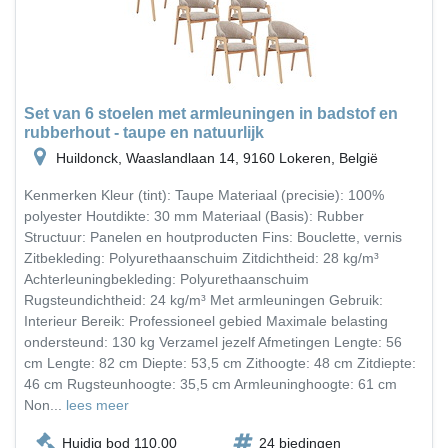
Set van 6 stoelen met armleuningen in badstof en
rubberhout - taupe en natuurlijk
Huildonck, Waaslandlaan 14, 9160 Lokeren, België
Kenmerken Kleur (tint): Taupe Materiaal (precisie): 100%
polyester Houtdikte: 30 mm Materiaal (Basis): Rubber
Structuur: Panelen en houtproducten Fins: Bouclette, vernis
Zitbekleding: Polyurethaanschuim Zitdichtheid: 28 kg/m³
Achterleuningbekleding: Polyurethaanschuim
Rugsteundichtheid: 24 kg/m³ Met armleuningen Gebruik:
Interieur Bereik: Professioneel gebied Maximale belasting
ondersteund: 130 kg Verzamel jezelf Afmetingen Lengte: 56
cm Lengte: 82 cm Diepte: 53,5 cm Zithoogte: 48 cm Zitdiepte:
46 cm Rugsteunhoogte: 35,5 cm Armleuninghoogte: 61 cm
Non...
lees meer
Huidig bod 110,00
24 biedingen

Activity:
Render the text read from the row above as a Markdown table with the columns Line and Text, giving each line its number and omitting blank lines and the picture.

Output:
| Line | Text |
|---|---|
| 1 | Set van 6 stoelen met armleuningen in badstof en |
| 2 | rubberhout - taupe en natuurlijk |
| 3 | Huildonck, Waaslandlaan 14, 9160 Lokeren, België |
| 4 | Kenmerken Kleur (tint): Taupe Materiaal (precisie): 100% |
| 5 | polyester Houtdikte: 30 mm Materiaal (Basis): Rubber |
| 6 | Structuur: Panelen en houtproducten Fins: Bouclette, vernis |
| 7 | Zitbekleding: Polyurethaanschuim Zitdichtheid: 28 kg/m³ |
| 8 | Achterleuningbekleding: Polyurethaanschuim |
| 9 | Rugsteundichtheid: 24 kg/m³ Met armleuningen Gebruik: |
| 10 | Interieur Bereik: Professioneel gebied Maximale belasting |
| 11 | ondersteund: 130 kg Verzamel jezelf Afmetingen Lengte: 56 |
| 12 | cm Lengte: 82 cm Diepte: 53,5 cm Zithoogte: 48 cm Zitdiepte: |
| 13 | 46 cm Rugsteunhoogte: 35,5 cm Armleuninghoogte: 61 cm |
| 14 | Non... |
| 15 | lees meer |
| 16 | Huidig bod 110,00 |
| 17 | 24 biedingen |